WHAT IS REQUIRED: Continue the passage below about the insurance sector, picking up right after its final sentence; the data that follows the passage is not part of it.
--- start PASSAGE SHOWN ---
Within the financial services industry, insurance seems to be colloquially referred to as the “poorer cousin of banking”; and when it comes to a career in the financial services industry, a role in the insurance sector may bring to mind the image of a pesky salesman, vis-à-vis the glitz and glamour that is associated with a banker.
However, according to Swiss Re’s sigma statistics, global insurance premium amounted to US$4.6 trillion, or 6.13% of world GDP in 2013, whilst a paper released by the Geneva Association which sought to expound upon the real value that insurance offers noted that the sector “directly employs millions of people worldwide and indirectly even more when taking into account subsidiary service providers – often high-skilled and quality jobs in domestic economies”.
The concept of insurance is neither unknown nor new to society; in fact, its modern roots date back to the 17th century. And there is no doubt that the goal of risk mitigation and of pooling risks against misfortune is a noble one.
--- end PASSAGE SHOWN ---
--- start RECORDED DATA ---
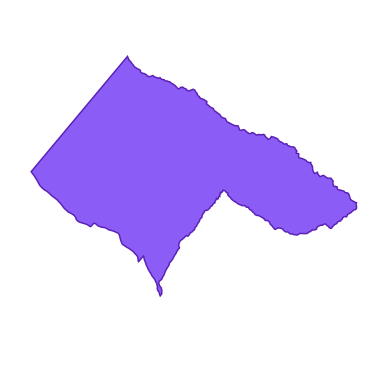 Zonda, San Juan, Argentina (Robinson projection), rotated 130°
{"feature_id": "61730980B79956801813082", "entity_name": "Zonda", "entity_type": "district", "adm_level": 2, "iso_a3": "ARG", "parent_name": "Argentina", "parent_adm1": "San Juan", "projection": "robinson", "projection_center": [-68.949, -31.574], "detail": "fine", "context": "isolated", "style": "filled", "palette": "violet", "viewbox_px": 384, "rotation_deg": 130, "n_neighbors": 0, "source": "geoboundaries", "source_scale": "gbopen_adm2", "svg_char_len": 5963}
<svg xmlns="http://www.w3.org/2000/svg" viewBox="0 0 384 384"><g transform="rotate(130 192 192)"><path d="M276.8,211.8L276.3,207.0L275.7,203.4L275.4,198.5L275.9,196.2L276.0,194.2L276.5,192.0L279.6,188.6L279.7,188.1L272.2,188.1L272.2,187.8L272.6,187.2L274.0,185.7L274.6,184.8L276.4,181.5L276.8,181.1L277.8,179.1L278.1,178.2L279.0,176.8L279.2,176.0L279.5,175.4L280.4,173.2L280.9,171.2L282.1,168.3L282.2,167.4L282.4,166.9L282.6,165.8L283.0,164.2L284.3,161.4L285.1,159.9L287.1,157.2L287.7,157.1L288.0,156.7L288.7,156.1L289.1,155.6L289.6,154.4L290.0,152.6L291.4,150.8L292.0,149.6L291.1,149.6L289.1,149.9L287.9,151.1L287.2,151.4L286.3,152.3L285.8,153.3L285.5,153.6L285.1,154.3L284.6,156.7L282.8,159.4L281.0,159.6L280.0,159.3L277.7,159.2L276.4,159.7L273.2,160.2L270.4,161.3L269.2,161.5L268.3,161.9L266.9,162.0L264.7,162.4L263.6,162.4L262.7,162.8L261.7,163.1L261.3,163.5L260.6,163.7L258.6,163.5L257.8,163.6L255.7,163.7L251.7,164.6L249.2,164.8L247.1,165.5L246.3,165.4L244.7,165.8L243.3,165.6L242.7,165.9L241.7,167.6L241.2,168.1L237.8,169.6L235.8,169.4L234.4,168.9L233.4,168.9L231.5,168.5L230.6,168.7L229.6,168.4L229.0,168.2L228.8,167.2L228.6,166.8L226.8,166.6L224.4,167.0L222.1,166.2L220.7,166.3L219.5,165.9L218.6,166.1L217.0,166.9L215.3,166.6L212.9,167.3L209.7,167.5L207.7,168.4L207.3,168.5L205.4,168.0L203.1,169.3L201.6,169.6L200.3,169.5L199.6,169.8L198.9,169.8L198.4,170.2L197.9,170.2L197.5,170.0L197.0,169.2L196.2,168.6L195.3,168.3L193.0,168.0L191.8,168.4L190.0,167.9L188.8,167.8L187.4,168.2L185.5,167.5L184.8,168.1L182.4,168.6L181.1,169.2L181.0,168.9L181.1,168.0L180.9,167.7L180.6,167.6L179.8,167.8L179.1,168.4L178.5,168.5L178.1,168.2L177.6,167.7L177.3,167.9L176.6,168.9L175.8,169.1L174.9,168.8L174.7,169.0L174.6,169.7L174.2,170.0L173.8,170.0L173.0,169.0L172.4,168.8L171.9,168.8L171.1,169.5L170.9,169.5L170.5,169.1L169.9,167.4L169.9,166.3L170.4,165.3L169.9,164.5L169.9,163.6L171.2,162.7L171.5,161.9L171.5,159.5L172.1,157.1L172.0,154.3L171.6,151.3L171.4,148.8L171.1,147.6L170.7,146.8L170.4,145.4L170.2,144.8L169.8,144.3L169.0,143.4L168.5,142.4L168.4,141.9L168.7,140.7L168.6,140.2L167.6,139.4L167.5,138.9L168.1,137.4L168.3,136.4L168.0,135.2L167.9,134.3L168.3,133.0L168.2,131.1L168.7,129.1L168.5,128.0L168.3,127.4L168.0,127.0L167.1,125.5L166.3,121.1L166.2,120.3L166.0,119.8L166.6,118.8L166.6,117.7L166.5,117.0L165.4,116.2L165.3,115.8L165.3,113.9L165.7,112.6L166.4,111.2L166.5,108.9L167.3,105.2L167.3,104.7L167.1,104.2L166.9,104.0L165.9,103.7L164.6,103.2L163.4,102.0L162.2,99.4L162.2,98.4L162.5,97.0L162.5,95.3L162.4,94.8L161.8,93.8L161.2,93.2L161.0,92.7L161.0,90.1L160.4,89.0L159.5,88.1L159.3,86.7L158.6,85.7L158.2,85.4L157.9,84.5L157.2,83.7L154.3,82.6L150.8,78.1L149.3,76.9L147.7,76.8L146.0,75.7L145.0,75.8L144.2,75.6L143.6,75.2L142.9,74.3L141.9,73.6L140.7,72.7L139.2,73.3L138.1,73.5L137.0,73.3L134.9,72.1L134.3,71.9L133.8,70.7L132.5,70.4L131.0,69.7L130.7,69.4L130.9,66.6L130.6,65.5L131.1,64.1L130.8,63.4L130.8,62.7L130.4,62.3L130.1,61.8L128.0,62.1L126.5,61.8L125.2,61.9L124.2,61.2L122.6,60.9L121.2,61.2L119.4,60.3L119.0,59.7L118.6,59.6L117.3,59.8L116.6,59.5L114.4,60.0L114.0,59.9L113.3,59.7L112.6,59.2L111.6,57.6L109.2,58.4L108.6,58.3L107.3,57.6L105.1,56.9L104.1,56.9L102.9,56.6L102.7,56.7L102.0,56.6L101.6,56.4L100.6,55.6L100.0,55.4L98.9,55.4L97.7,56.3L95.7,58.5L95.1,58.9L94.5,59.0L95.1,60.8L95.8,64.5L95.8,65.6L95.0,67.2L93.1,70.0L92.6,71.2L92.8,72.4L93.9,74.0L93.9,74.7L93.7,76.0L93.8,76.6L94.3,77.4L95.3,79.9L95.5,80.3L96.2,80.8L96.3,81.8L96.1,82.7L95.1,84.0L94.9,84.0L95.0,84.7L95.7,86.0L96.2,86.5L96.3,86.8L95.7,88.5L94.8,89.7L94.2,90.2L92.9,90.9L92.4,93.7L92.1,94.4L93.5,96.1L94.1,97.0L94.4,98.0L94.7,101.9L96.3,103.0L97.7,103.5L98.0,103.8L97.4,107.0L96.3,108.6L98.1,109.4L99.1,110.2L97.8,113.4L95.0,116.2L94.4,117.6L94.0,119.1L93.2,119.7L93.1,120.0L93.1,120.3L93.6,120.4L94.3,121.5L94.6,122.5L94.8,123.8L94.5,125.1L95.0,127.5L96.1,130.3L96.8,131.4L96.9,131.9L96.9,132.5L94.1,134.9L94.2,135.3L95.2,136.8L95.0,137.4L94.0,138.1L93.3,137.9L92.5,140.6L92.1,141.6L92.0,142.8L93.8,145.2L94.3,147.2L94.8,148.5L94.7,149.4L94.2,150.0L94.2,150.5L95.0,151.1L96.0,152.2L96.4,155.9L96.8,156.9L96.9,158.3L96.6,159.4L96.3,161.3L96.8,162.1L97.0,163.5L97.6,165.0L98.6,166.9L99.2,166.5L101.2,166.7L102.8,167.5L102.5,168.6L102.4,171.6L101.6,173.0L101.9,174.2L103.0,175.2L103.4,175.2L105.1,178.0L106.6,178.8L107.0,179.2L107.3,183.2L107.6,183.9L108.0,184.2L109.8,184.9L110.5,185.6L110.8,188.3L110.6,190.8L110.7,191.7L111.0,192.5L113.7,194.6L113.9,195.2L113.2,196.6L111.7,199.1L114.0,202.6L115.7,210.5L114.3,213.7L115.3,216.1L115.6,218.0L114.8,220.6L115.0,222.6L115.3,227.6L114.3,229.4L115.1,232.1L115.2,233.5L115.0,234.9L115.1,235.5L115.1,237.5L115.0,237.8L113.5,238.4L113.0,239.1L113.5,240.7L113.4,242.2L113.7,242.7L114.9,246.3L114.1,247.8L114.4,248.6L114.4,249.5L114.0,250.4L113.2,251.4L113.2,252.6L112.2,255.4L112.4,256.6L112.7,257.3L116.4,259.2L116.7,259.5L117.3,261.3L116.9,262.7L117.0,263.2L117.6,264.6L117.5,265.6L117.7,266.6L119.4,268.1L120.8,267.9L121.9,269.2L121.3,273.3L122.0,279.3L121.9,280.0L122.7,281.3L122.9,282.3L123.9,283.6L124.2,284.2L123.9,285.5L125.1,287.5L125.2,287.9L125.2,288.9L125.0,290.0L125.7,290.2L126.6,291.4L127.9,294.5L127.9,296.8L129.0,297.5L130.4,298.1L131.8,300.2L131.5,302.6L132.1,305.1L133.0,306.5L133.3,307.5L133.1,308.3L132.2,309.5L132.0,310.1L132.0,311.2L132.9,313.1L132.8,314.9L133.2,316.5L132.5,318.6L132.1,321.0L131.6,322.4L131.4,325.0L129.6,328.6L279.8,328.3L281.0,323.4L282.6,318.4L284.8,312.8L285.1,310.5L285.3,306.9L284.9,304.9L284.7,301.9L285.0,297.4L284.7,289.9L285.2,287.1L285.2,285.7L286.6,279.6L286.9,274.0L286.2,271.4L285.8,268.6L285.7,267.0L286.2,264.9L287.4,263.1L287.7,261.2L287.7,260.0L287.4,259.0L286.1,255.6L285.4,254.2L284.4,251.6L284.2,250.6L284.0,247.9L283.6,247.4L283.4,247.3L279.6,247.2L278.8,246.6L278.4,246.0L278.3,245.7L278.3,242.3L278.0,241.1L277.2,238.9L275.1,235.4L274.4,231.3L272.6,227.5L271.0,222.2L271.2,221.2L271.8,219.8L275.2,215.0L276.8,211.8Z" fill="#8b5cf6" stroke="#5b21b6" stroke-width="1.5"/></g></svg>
--- end RECORDED DATA ---
THE OUTPUT:
A business of protecting livelihoods
Asked on his opinion of the noblest aspect of insurance, Mr Moses Ojeisekhoba, CEO, Reinsurance, Asia, for Swiss Re said: “I take pride in working in an industry that is in the business of protecting livelihoods, and I cannot think of a nobler cause than that. The social value of what we do is more relevant than ever, as we are helping to build more resilient societies and give people peace of mind. I have also yet to come across any country that has climbed the development ladder without having insurance as one of its key building blocks.”
The resounding accord and conviction of leaders (see sidebar on “The Noblest Aspect of Insurance”) in the industry – that insurance not just protects and restores livelihoods, but also enables visions and societal development – leave nothing more to be said.
Yet, why is insurance so misunderstood, when in fact, it should be celebrated for the good it brings to society? What is it that the industry is still not doing right? And more importantly, how can it remedy society’s misconceptions?
In one of our most candid reports so far, here’s a collage of views from a cross-section of the industry’s leaders.
By Dawn Sit
What is it that the industry is still not doing right?
“We tend to overcomplicate insurance,” said DirectAsia CEO Edip Okur. This complexity in insurance leads to a downward spiral – a “misunderstanding of the cover provided to people versus what their needs might be”, as well as to a “confusion at the time of claim, either over the level of cover provided or over the process of making a claim”.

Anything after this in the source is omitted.